▸ EXERCISE BRIEF
Reproduce the classification lines of each of the records below, from kingdom through common name, keeping every line unchanged.

▸ DATA SUPPLIED
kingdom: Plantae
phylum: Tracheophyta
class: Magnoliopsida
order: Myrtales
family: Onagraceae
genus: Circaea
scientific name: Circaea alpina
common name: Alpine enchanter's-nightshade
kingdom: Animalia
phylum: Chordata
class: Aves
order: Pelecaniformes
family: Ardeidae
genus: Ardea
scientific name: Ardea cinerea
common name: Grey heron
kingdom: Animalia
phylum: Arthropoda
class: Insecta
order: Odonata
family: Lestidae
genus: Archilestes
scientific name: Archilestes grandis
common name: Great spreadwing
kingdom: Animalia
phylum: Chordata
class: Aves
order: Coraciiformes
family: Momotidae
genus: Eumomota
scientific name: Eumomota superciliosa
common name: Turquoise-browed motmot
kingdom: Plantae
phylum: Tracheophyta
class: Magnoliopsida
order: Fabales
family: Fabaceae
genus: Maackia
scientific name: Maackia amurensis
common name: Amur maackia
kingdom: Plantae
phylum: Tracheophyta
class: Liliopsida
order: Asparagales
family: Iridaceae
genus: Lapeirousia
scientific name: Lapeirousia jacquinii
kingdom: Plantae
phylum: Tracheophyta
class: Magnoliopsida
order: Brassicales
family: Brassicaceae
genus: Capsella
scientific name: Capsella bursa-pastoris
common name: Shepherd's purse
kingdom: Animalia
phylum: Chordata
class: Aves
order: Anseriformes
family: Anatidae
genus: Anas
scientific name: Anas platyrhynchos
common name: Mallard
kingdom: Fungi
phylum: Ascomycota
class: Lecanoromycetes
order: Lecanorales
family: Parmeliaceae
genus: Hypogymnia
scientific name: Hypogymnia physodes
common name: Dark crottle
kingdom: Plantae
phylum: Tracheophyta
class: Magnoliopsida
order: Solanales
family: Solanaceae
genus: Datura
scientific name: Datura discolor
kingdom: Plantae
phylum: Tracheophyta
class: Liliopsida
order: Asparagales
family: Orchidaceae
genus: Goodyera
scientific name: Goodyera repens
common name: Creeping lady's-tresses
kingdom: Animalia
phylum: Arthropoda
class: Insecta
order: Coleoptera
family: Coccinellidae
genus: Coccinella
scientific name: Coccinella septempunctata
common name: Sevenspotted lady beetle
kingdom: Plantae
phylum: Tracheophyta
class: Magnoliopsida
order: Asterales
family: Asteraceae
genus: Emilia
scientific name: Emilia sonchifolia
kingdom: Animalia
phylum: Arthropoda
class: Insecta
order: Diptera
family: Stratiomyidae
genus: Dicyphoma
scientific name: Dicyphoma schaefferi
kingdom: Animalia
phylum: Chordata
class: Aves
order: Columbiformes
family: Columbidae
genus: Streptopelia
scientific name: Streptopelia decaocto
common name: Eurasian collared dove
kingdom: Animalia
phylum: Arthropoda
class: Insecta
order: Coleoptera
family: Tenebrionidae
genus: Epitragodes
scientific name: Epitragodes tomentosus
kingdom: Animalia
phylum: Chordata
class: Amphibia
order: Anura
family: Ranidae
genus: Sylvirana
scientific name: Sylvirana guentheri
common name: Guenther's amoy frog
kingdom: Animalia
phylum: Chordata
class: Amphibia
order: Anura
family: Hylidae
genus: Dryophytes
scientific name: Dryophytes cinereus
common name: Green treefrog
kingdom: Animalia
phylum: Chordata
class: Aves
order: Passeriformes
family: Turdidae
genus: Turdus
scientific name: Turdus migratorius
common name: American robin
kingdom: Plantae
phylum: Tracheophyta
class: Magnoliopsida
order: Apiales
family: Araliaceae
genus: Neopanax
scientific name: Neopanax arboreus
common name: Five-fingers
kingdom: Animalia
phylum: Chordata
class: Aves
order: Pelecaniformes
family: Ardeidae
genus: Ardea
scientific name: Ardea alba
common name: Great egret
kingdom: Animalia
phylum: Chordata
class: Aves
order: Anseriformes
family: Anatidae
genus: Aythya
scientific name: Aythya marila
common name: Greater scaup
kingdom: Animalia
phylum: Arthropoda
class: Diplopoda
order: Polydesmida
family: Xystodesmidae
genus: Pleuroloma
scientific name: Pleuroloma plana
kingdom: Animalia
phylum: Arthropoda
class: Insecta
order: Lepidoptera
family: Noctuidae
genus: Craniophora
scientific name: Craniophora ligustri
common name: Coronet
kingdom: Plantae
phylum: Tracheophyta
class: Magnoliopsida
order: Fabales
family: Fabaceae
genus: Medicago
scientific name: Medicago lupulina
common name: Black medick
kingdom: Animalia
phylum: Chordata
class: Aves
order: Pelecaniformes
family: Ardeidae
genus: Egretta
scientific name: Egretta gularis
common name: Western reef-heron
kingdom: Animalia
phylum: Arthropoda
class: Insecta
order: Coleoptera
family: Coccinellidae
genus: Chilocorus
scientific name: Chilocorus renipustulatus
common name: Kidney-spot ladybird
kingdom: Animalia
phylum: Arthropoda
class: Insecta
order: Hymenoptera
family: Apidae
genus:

▸ PROBLEM SOLUTION
kingdom: Plantae
phylum: Tracheophyta
class: Magnoliopsida
order: Myrtales
family: Onagraceae
genus: Circaea
scientific name: Circaea alpina
common name: Alpine enchanter's-nightshade
kingdom: Animalia
phylum: Chordata
class: Aves
order: Pelecaniformes
family: Ardeidae
genus: Ardea
scientific name: Ardea cinerea
common name: Grey heron
kingdom: Animalia
phylum: Arthropoda
class: Insecta
order: Odonata
family: Lestidae
genus: Archilestes
scientific name: Archilestes grandis
common name: Great spreadwing
kingdom: Animalia
phylum: Chordata
class: Aves
order: Coraciiformes
family: Momotidae
genus: Eumomota
scientific name: Eumomota superciliosa
common name: Turquoise-browed motmot
kingdom: Plantae
phylum: Tracheophyta
class: Magnoliopsida
order: Fabales
family: Fabaceae
genus: Maackia
scientific name: Maackia amurensis
common name: Amur maackia
kingdom: Plantae
phylum: Tracheophyta
class: Liliopsida
order: Asparagales
family: Iridaceae
genus: Lapeirousia
scientific name: Lapeirousia jacquinii
kingdom: Plantae
phylum: Tracheophyta
class: Magnoliopsida
order: Brassicales
family: Brassicaceae
genus: Capsella
scientific name: Capsella bursa-pastoris
common name: Shepherd's purse
kingdom: Animalia
phylum: Chordata
class: Aves
order: Anseriformes
family: Anatidae
genus: Anas
scientific name: Anas platyrhynchos
common name: Mallard
kingdom: Fungi
phylum: Ascomycota
class: Lecanoromycetes
order: Lecanorales
family: Parmeliaceae
genus: Hypogymnia
scientific name: Hypogymnia physodes
common name: Dark crottle
kingdom: Plantae
phylum: Tracheophyta
class: Magnoliopsida
order: Solanales
family: Solanaceae
genus: Datura
scientific name: Datura discolor
kingdom: Plantae
phylum: Tracheophyta
class: Liliopsida
order: Asparagales
family: Orchidaceae
genus: Goodyera
scientific name: Goodyera repens
common name: Creeping lady's-tresses
kingdom: Animalia
phylum: Arthropoda
class: Insecta
order: Coleoptera
family: Coccinellidae
genus: Coccinella
scientific name: Coccinella septempunctata
common name: Sevenspotted lady beetle
kingdom: Plantae
phylum: Tracheophyta
class: Magnoliopsida
order: Asterales
family: Asteraceae
genus: Emilia
scientific name: Emilia sonchifolia
kingdom: Animalia
phylum: Arthropoda
class: Insecta
order: Diptera
family: Stratiomyidae
genus: Dicyphoma
scientific name: Dicyphoma schaefferi
kingdom: Animalia
phylum: Chordata
class: Aves
order: Columbiformes
family: Columbidae
genus: Streptopelia
scientific name: Streptopelia decaocto
common name: Eurasian collared dove
kingdom: Animalia
phylum: Arthropoda
class: Insecta
order: Coleoptera
family: Tenebrionidae
genus: Epitragodes
scientific name: Epitragodes tomentosus
kingdom: Animalia
phylum: Chordata
class: Amphibia
order: Anura
family: Ranidae
genus: Sylvirana
scientific name: Sylvirana guentheri
common name: Guenther's amoy frog
kingdom: Animalia
phylum: Chordata
class: Amphibia
order: Anura
family: Hylidae
genus: Dryophytes
scientific name: Dryophytes cinereus
common name: Green treefrog
kingdom: Animalia
phylum: Chordata
class: Aves
order: Passeriformes
family: Turdidae
genus: Turdus
scientific name: Turdus migratorius
common name: American robin
kingdom: Plantae
phylum: Tracheophyta
class: Magnoliopsida
order: Apiales
family: Araliaceae
genus: Neopanax
scientific name: Neopanax arboreus
common name: Five-fingers
kingdom: Animalia
phylum: Chordata
class: Aves
order: Pelecaniformes
family: Ardeidae
genus: Ardea
scientific name: Ardea alba
common name: Great egret
kingdom: Animalia
phylum: Chordata
class: Aves
order: Anseriformes
family: Anatidae
genus: Aythya
scientific name: Aythya marila
common name: Greater scaup
kingdom: Animalia
phylum: Arthropoda
class: Diplopoda
order: Polydesmida
family: Xystodesmidae
genus: Pleuroloma
scientific name: Pleuroloma plana
kingdom: Animalia
phylum: Arthropoda
class: Insecta
order: Lepidoptera
family: Noctuidae
genus: Craniophora
scientific name: Craniophora ligustri
common name: Coronet
kingdom: Plantae
phylum: Tracheophyta
class: Magnoliopsida
order: Fabales
family: Fabaceae
genus: Medicago
scientific name: Medicago lupulina
common name: Black medick
kingdom: Animalia
phylum: Chordata
class: Aves
order: Pelecaniformes
family: Ardeidae
genus: Egretta
scientific name: Egretta gularis
common name: Western reef-heron
kingdom: Animalia
phylum: Arthropoda
class: Insecta
order: Coleoptera
family: Coccinellidae
genus: Chilocorus
scientific name: Chilocorus renipustulatus
common name: Kidney-spot ladybird
kingdom: Animalia
phylum: Arthropoda
class: Insecta
order: Hymenoptera
family: Apidae
genus:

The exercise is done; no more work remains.